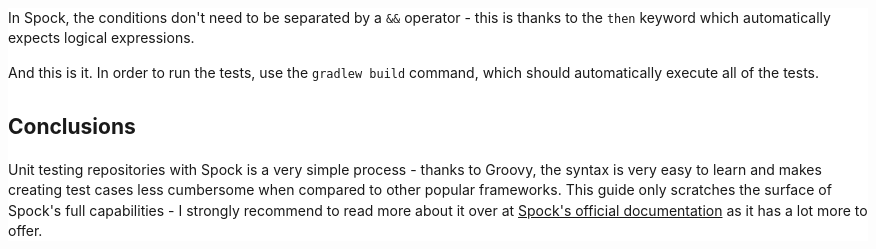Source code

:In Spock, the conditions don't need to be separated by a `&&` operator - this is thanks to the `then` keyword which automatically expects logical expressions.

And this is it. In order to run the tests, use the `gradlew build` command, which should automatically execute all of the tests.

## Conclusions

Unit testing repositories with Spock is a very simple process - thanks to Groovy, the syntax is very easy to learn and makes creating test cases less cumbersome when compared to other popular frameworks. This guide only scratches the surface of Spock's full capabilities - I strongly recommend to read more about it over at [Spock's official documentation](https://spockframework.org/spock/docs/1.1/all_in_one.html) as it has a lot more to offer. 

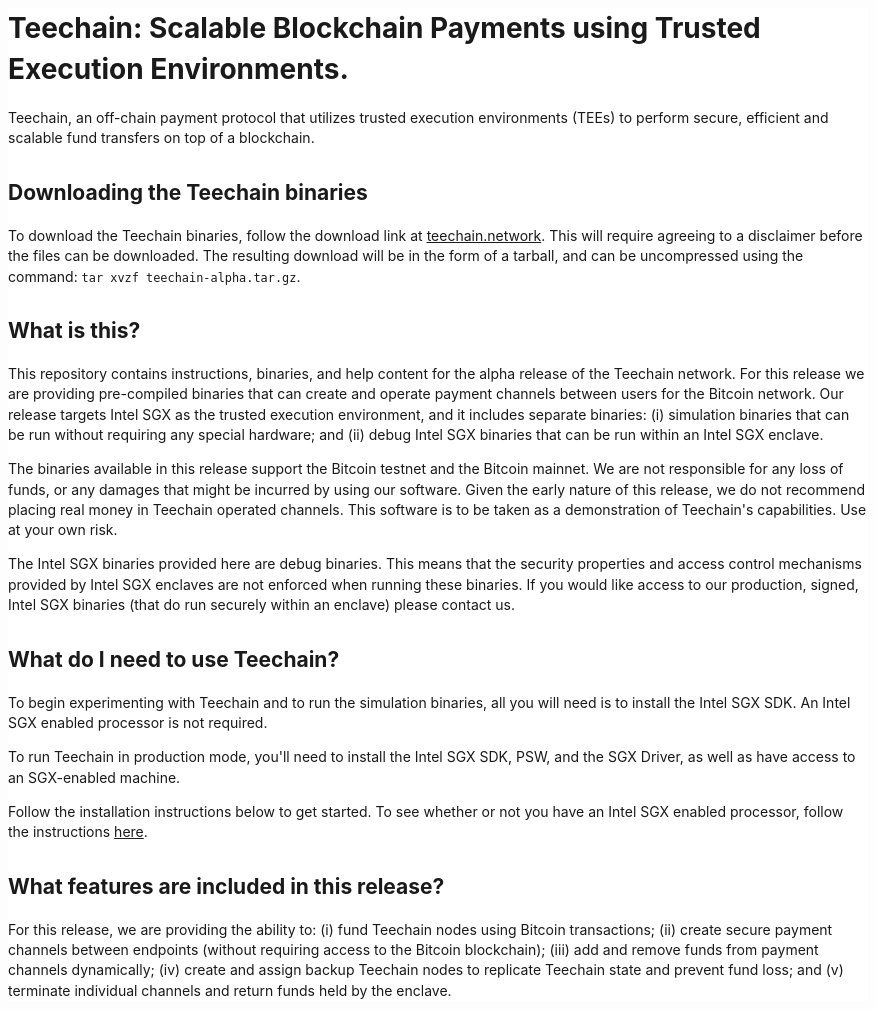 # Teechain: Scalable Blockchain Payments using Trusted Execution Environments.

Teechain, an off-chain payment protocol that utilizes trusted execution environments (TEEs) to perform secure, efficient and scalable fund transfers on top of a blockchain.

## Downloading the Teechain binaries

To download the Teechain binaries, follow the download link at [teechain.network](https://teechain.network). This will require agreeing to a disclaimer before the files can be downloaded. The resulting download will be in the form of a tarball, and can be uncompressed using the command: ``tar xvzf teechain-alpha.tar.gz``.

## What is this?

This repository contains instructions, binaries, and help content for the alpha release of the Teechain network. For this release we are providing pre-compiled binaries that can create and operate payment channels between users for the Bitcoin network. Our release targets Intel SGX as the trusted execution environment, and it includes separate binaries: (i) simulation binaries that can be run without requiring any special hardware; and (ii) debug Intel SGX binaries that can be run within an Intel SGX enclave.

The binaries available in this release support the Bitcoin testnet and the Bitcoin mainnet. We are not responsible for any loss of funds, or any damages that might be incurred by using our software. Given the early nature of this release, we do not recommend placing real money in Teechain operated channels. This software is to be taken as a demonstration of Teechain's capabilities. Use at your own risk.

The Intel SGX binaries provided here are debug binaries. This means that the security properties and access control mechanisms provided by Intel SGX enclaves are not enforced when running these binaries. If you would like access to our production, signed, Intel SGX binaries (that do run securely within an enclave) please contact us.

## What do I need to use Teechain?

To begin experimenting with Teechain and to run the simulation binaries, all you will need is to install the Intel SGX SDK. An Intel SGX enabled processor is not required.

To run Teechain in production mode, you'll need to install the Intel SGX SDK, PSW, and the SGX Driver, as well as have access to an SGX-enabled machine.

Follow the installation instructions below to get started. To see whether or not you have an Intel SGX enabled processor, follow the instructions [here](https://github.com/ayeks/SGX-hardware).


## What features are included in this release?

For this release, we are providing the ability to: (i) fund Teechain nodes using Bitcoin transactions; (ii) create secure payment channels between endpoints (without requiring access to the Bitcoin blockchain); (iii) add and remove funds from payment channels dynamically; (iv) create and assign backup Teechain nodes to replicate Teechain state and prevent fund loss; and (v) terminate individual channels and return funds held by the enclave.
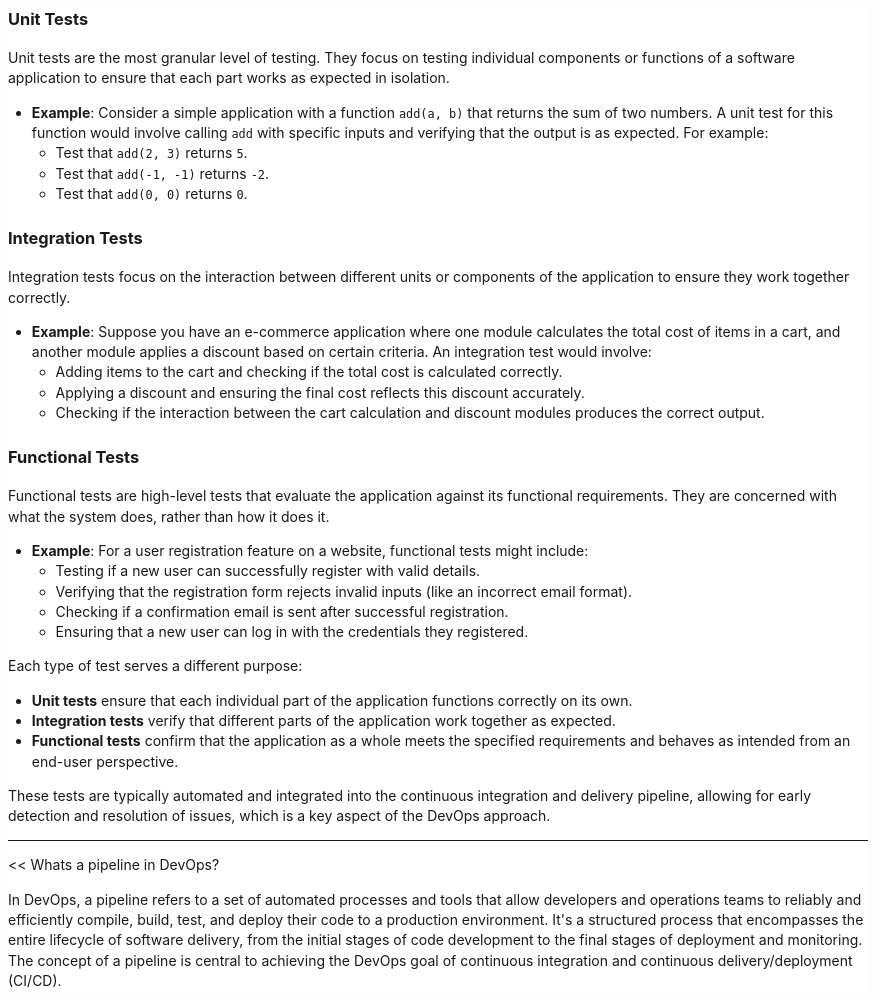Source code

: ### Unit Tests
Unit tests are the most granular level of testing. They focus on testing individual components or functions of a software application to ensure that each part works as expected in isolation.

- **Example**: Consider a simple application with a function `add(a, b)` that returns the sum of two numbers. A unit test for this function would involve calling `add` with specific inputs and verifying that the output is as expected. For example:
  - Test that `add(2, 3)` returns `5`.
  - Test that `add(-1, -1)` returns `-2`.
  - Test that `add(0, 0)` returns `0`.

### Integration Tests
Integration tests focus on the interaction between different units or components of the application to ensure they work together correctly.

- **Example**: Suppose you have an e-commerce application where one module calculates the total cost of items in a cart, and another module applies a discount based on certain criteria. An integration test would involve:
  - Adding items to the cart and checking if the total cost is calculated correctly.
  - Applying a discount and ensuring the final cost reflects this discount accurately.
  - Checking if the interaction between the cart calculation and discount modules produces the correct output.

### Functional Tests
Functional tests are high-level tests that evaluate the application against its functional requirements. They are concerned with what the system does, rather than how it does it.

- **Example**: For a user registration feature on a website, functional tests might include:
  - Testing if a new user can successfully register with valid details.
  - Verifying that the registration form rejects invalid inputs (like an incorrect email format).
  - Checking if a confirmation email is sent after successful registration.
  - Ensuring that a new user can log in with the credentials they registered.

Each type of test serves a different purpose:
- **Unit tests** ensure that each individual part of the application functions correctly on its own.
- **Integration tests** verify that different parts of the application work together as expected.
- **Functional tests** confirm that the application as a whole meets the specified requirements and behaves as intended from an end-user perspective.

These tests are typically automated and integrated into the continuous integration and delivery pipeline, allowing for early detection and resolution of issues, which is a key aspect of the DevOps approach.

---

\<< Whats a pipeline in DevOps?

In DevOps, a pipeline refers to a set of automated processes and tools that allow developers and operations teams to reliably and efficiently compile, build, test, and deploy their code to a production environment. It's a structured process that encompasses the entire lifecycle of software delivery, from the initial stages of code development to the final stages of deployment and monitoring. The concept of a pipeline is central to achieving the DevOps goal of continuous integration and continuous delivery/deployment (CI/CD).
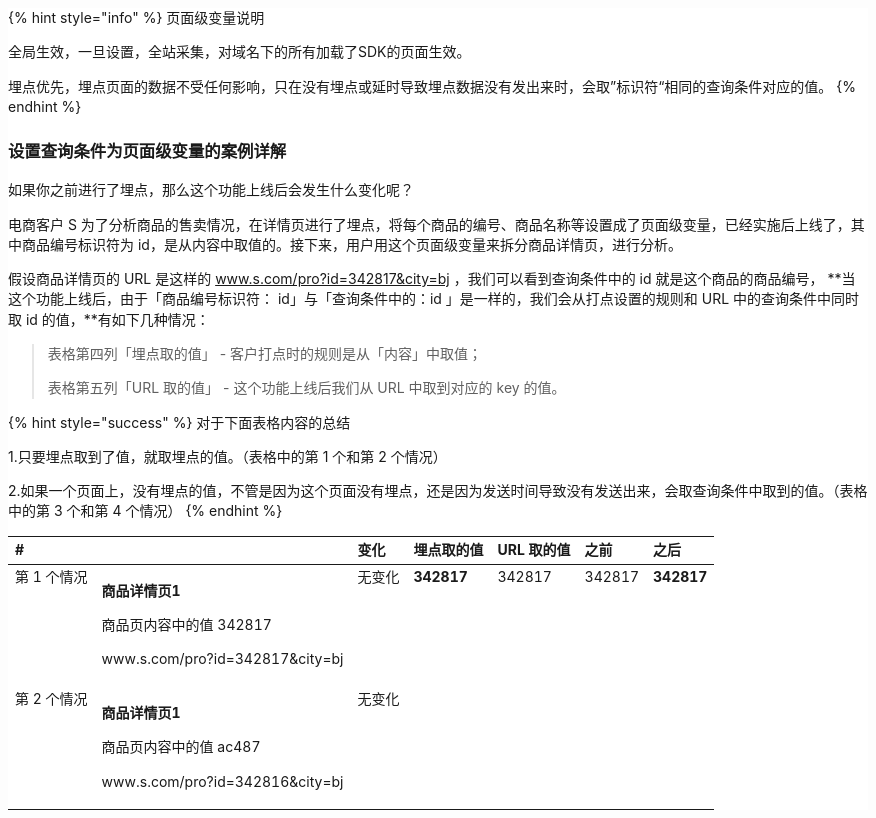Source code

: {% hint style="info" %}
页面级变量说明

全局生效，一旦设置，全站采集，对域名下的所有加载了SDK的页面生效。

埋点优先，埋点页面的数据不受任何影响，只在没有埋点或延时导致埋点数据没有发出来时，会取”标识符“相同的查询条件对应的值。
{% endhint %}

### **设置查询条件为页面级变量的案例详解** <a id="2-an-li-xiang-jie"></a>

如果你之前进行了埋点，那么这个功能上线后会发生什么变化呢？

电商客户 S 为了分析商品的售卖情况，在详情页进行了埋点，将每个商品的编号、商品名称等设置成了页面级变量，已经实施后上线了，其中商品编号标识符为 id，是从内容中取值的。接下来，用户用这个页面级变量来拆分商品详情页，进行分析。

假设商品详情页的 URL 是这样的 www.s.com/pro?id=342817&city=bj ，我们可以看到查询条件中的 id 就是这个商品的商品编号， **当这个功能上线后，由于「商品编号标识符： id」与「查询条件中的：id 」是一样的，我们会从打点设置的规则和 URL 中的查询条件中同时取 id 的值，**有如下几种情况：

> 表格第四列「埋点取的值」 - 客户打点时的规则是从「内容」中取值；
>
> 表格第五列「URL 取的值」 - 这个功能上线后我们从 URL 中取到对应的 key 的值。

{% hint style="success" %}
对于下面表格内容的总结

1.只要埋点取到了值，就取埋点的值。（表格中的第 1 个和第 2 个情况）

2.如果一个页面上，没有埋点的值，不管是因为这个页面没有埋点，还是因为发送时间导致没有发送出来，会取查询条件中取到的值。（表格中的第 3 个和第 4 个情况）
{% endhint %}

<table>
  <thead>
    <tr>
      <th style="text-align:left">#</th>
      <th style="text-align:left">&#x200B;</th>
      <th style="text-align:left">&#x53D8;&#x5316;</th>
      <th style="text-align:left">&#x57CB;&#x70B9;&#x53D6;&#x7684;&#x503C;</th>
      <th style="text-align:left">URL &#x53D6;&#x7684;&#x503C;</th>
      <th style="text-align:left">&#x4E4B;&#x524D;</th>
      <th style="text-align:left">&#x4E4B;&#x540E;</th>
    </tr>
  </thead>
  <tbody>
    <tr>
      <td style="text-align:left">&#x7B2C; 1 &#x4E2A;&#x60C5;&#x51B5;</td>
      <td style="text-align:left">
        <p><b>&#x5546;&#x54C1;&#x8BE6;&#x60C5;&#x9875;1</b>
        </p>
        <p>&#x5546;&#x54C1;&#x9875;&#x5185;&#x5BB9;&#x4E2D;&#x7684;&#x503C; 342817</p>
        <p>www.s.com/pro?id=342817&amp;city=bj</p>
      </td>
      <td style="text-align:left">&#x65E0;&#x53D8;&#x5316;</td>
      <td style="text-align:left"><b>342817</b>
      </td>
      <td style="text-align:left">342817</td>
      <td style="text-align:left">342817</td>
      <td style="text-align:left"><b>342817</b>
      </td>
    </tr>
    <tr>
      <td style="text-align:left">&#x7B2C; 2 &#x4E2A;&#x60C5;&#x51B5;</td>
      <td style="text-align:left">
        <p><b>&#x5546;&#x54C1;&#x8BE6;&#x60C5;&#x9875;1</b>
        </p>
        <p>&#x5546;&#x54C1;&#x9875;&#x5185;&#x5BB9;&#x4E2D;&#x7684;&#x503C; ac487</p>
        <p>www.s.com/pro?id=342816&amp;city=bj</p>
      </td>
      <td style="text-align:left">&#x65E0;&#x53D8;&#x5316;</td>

—————

* Exercise
Rewrite the items from the start through the line with "## What is this?", replacing "binaries" with "executables" and changing nothing else. Leave the pictures out.

* Response to the task
Source code

:In Spock, the conditions don't need to be separated by a `&&` operator - this is thanks to the `then` keyword which automatically expects logical expressions.

And this is it. In order to run the tests, use the `gradlew build` command, which should automatically execute all of the tests.

## Conclusions

Unit testing repositories with Spock is a very simple process - thanks to Groovy, the syntax is very easy to learn and makes creating test cases less cumbersome when compared to other popular frameworks. This guide only scratches the surface of Spock's full capabilities - I strongly recommend to read more about it over at [Spock's official documentation](https://spockframework.org/spock/docs/1.1/all_in_one.html) as it has a lot more to offer. 

 # Teechain: Scalable Blockchain Payments using Trusted Execution Environments.

Teechain, an off-chain payment protocol that utilizes trusted execution environments (TEEs) to perform secure, efficient and scalable fund transfers on top of a blockchain.

## Downloading the Teechain executables

To download the Teechain executables, follow the download link at [teechain.network](https://teechain.network). This will require agreeing to a disclaimer before the files can be downloaded. The resulting download will be in the form of a tarball, and can be uncompressed using the command: ``tar xvzf teechain-alpha.tar.gz``.

## What is this?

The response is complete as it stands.